Jinju stared down at the now bare foot attached to Elder Brother’s game leg. It was covered with a layer of mud, and shiny as lacquer. He carried the rabbit to the edge of the field and tied it to one of Gao Ma’s cornstalks, then cut down a widowed stalk, stripped it, and chewed it for the sweet sap.
Each time Jinju glanced at the rabbit, which was often, she saw it struggling to free itself, straining so hard against the shoestring it looked as if it were trying to separate itself from the ensnared limb in order to escape on the other three. Finally she went over, cut the shoelace, untied the end around the rabbit’s leg, and released it.
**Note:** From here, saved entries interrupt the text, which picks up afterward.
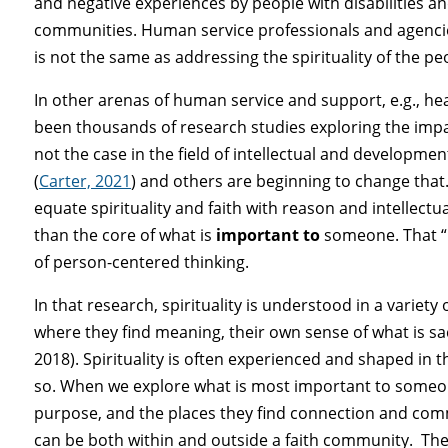
and negative experiences by people with disabilities and
communities. Human service professionals and agencies
is not the same as addressing the spirituality of the p
In other arenas of human service and support, e.g., hea
been thousands of research studies exploring the impact
not the case in the field of intellectual and development
(
Carter, 2021
) and others are beginning to change that.
equate spirituality and faith with reason and intellectual
than the core of what is
important to
someone. That “im
of person-centered thinking.
In that research, spirituality is understood in a varie
where they find meaning, their own sense of what is s
2018). Spirituality is often experienced and shaped in 
so. When we explore what is most important to someone
purpose, and the places they find connection and communi
can be both within and outside a faith community. The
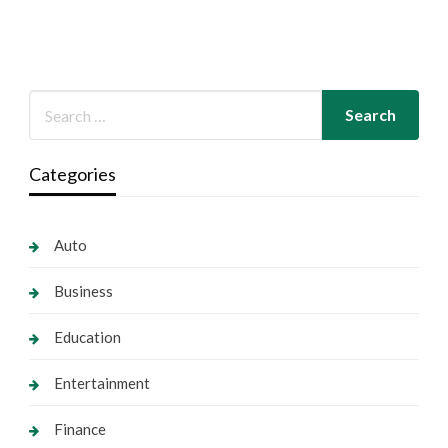
Categories
Auto
Business
Education
Entertainment
Finance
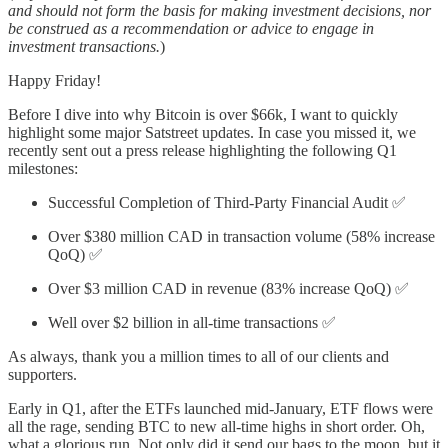
and should not form the basis for making investment decisions, nor
be construed as a recommendation or advice to engage in
investment transactions.
)
Happy Friday!
Before I dive into why Bitcoin is over $66k, I want to quickly
highlight some major Satstreet updates. In case you missed it, we
recently sent out a press release highlighting the following Q1
milestones:
Successful Completion of Third-Party Financial Audit ✅
Over $380 million CAD in transaction volume (58% increase
QoQ) ✅
Over $3 million CAD in revenue (83% increase QoQ) ✅
Well over $2 billion in all-time transactions ✅
As always, thank you a million times to all of our clients and
supporters.
Early in Q1, after the ETFs launched mid-January, ETF flows were
all the rage, sending BTC to new all-time highs in short order. Oh,
what a glorious run. Not only did it send our bags to the moon, but it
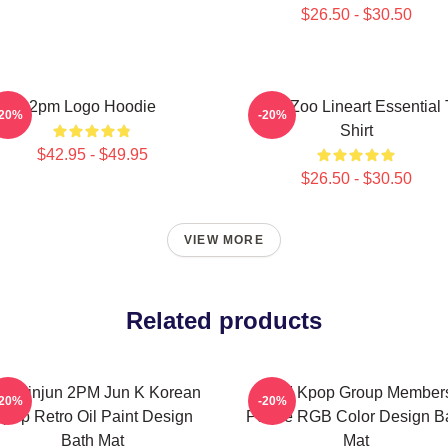
$26.50 - $30.50
2pm Logo Hoodie
2PM Zoo Lineart Essential 
-20%
-20%
Shirt
$42.95 - $49.95
$26.50 - $30.50
VIEW MORE
Related products
m Minjun 2PM Jun K Korean
2PM Kpop Group Member
-20%
-20%
pop Retro Oil Paint Design
Purple RGB Color Design B
Bath Mat
Mat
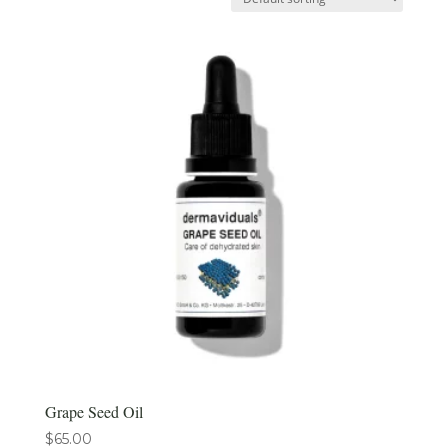
Grape Seed Oil
$
65.00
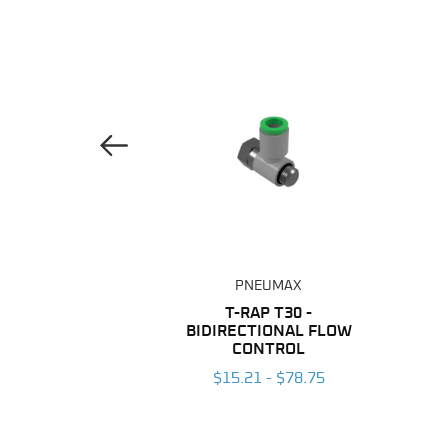
Previous Image
UMAX
PNEUMAX
ANE TUBING
T-RAP T30 -
BIDIRECTIONAL FLOW
 $203.96
CONTROL
$15.21 - $78.75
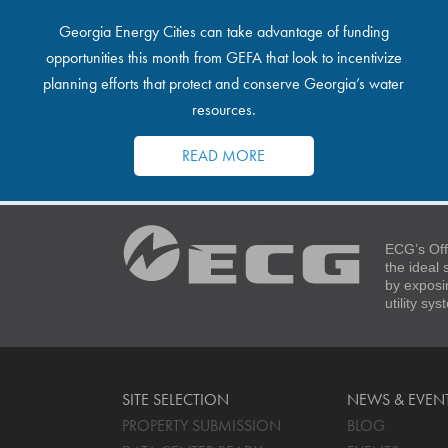
Georgia Energy Cities can take advantage of funding
opportunities this month from GEFA that look to incentivize
planning efforts that protect and conserve Georgia’s water
resources.
READ MORE
ECG’s Off
the ideal
by exposi
utility sy
SITE SELECTION
NEWS & EVEN
PROPERTY SUBMISSION
BLOG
As she watched it hobble off and disappear amid the cornfield’s once beautiful, but now distressed, stalks, a vague sense of hope rose inside her. A dark, boundless secret was hidden amid all that corn.
“You have the heart of a Bodhisattva, Sister,” Elder Brother said as he walked up. “Your goodness will be rewarded someday.”
His garlicky breath sickened her.
She was treated warmly at lunch, probably because everyone had heard of her compassion that morning. During the fall harvest season, when everyone wished he had another pair of hands, they couldn’t possibly watch her all the time. So after lunch she went to the well to fetch water. Father and Mother followed her with their eyes, but neither said a word. She returned with two full buckets, dumped them into the water barrel, then went back for more. Instinct told her she had won their trust.